> EXCERPT TO READ
International human rights law was further strengthened by the international human rights conventions ratified after World War II.  For example, the preamble of the United Nations Charter states: “We the peoples of the United Nations determine to save succeeding generations from the scourge of war, which twice in our lifetime has brought untold sorrow to mankind, and to reaffirm faith in fundamental human rights, in the dignity of the human person, in the equal rights of men and women and of nations large and small, and to establish conditions under which justice and respect for the obligations arising from treaties and other sources of international law can be maintained, and to promote social progress and better standards of life in larger freedom... .”

The charter, in article 1, sections 2 and 3, state the purposes and principles of the United Nations are: “2. To develop friendly relations among nations based on respect for the principles of equal rights, self-determination of peoples, and to take other appropriate measures to strengthen universal peace.

“3. To achieve international cooperation in solving international problems of an economic, social, cultural or humanitarian character, and in promoting and encouraging respect for human rights and for the fundamental freedoms for all without distinction as to race, sex, language, or religion.”

> INSTRUCTIONS FOR THE TASK
Using the passage on international human rights law, answer the following:
(a) According to the quoted preamble of the United Nations Charter, how many times in "our lifetime" has the scourge of war brought untold sorrow to mankind?
(b) Which article and sections of the Charter does the passage cite for the purposes and principles of the United Nations?
(c) In section 3, respect for human rights is to be encouraged without distinction as to which four grounds?

> ENTRIES PROVIDED
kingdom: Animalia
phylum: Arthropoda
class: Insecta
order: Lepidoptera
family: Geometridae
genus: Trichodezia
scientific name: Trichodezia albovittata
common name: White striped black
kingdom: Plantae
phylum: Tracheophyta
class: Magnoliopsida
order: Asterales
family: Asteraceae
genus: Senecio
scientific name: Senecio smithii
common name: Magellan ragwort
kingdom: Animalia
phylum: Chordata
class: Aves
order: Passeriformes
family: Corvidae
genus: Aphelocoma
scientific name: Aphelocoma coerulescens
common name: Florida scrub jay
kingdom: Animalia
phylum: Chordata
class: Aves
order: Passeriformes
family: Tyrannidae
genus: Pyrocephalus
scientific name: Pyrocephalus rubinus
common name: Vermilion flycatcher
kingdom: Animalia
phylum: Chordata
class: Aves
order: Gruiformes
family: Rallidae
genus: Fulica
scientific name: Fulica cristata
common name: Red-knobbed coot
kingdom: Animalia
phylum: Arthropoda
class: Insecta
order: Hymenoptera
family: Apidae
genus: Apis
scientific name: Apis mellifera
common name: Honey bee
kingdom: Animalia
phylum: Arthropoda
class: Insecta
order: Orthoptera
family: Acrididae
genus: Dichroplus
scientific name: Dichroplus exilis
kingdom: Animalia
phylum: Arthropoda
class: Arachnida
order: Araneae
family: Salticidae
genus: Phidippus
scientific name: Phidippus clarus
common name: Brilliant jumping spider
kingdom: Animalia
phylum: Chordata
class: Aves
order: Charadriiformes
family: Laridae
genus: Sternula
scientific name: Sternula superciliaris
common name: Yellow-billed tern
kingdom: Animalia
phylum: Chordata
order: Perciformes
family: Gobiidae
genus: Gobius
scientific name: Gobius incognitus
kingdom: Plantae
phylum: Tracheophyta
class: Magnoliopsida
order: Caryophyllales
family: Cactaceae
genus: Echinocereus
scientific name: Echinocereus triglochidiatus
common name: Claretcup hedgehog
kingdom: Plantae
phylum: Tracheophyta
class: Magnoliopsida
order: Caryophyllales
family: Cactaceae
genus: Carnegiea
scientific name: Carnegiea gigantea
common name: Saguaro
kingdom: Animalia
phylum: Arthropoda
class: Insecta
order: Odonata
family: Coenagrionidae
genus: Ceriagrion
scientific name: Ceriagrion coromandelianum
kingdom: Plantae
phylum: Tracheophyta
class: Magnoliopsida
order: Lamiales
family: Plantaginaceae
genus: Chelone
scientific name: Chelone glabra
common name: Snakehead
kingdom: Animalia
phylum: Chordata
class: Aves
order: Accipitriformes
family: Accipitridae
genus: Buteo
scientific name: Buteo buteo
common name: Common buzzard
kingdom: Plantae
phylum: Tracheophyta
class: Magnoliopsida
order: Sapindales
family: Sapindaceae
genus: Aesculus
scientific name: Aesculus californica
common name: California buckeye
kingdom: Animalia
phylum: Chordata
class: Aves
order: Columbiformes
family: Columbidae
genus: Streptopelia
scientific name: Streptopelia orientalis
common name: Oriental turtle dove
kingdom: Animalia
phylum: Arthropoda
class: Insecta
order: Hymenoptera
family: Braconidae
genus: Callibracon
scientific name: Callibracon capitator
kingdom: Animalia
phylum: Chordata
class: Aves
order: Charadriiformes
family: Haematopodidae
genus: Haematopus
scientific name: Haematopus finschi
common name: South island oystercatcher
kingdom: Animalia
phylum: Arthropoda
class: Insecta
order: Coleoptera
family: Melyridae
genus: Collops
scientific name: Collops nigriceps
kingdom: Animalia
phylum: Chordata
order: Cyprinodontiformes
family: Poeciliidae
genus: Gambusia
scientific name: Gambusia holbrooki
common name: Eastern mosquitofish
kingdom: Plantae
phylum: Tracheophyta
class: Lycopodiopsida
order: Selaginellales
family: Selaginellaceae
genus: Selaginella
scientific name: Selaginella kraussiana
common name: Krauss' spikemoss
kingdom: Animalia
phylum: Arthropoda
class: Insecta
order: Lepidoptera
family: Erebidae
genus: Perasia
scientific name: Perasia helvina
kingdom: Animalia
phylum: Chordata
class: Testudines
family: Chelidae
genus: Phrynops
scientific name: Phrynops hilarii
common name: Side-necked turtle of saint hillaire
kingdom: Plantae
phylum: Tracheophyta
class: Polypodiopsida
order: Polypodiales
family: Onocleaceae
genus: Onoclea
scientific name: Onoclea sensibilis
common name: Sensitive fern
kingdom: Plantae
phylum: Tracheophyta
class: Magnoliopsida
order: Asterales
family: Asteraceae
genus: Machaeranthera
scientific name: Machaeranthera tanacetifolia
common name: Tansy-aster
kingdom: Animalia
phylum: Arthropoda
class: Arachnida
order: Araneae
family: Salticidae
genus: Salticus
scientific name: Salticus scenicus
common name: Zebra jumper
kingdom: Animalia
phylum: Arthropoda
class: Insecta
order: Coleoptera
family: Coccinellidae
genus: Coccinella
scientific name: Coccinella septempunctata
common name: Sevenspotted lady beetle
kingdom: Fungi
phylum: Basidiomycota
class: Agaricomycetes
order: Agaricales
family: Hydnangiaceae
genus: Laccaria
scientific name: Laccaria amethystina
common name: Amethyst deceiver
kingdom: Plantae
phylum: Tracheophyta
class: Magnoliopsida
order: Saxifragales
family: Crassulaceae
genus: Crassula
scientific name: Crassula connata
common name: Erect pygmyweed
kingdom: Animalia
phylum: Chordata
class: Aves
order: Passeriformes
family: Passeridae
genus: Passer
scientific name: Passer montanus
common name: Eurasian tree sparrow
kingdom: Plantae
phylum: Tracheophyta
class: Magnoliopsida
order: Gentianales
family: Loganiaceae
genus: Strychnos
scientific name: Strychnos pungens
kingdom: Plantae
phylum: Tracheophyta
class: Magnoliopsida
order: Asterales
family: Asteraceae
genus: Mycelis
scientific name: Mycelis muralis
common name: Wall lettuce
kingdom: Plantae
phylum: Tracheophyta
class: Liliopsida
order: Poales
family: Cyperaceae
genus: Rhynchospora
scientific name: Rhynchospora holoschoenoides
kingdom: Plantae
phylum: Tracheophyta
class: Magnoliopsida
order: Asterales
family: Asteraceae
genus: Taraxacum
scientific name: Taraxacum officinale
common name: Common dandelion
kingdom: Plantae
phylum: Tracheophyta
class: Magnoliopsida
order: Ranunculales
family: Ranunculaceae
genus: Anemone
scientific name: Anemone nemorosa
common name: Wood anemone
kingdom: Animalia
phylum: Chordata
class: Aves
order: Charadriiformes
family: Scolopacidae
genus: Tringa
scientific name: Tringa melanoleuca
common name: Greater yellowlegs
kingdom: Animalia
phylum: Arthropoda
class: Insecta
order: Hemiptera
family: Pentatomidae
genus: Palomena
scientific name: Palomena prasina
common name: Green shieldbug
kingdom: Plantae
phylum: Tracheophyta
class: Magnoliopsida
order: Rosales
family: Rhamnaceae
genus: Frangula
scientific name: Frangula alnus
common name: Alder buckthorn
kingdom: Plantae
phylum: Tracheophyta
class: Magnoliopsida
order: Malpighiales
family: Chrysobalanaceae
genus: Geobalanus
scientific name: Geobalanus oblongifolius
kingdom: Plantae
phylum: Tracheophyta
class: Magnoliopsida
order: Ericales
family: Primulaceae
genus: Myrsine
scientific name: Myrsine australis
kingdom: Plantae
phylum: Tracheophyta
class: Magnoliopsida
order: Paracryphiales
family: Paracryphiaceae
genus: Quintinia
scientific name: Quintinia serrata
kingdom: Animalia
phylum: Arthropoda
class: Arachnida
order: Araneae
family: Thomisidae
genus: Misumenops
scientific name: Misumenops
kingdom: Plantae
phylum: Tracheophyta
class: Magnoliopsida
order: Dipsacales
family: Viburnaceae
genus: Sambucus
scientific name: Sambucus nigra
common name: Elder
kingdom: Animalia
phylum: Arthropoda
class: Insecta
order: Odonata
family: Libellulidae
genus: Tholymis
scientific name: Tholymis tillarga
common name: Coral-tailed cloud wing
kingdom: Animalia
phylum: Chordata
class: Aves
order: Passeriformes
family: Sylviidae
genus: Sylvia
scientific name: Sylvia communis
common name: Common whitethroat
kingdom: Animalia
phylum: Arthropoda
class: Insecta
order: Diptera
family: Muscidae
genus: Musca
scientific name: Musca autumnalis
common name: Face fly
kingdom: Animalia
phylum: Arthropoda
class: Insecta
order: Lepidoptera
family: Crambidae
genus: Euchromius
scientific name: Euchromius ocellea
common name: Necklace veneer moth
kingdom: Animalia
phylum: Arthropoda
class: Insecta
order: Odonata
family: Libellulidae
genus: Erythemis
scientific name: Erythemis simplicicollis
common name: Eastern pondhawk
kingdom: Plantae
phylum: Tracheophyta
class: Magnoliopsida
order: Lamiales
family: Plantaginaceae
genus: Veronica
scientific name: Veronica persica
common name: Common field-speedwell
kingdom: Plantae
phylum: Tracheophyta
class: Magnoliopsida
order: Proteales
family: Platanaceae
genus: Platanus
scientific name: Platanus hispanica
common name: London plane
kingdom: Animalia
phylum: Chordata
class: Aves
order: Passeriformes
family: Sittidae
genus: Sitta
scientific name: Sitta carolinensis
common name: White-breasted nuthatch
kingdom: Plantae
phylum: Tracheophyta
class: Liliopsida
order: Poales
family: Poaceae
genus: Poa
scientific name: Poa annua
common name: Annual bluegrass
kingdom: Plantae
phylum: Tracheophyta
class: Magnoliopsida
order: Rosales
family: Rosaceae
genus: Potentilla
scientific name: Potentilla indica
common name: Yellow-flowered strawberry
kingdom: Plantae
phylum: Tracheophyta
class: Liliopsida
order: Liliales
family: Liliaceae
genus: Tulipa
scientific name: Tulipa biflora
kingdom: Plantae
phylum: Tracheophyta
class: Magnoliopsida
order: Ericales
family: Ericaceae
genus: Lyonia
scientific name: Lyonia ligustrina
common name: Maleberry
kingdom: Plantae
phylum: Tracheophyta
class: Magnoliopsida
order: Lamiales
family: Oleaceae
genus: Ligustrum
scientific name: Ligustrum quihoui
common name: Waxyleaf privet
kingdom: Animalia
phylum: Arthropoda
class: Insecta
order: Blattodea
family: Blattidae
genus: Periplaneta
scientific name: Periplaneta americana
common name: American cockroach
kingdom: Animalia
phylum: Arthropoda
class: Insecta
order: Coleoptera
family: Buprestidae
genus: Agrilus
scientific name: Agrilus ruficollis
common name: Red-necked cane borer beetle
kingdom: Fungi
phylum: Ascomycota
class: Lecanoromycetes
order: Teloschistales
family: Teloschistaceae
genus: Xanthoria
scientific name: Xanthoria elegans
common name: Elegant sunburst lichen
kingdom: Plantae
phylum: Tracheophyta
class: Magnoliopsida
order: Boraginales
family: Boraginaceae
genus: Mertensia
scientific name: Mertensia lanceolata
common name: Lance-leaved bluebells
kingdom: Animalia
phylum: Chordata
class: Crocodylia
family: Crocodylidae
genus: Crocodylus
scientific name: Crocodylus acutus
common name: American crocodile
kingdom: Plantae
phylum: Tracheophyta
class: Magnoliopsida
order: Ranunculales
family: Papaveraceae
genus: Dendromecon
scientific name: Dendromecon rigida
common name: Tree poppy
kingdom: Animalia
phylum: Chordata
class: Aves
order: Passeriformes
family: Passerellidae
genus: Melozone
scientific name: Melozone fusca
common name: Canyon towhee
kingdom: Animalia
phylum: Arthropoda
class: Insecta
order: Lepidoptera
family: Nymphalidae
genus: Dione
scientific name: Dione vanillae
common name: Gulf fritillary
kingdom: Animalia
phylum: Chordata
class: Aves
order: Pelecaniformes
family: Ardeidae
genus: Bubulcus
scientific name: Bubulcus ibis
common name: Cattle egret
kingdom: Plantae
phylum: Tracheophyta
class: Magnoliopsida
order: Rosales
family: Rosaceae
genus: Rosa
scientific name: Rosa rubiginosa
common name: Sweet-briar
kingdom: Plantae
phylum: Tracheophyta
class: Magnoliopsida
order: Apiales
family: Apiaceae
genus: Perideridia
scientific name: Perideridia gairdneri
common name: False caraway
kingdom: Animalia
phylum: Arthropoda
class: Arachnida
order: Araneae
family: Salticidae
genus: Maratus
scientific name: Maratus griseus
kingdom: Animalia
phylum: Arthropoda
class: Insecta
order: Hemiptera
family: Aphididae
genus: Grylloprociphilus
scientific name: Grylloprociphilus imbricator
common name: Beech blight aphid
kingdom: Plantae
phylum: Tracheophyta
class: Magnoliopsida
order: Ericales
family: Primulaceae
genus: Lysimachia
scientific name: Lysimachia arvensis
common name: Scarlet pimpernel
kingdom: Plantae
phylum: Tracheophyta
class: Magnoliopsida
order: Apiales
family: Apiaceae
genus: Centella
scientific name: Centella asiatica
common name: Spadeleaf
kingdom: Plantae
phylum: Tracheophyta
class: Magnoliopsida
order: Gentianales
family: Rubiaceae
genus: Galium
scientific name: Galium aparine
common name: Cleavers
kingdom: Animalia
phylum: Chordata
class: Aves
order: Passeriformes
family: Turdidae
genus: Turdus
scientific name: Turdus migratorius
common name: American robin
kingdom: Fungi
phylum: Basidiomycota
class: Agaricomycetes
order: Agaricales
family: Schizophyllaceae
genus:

> ANSWER TO THE TASK
(a) Twice.
(b) Article 1, sections 2 and 3.
(c) Race, sex, language, or religion.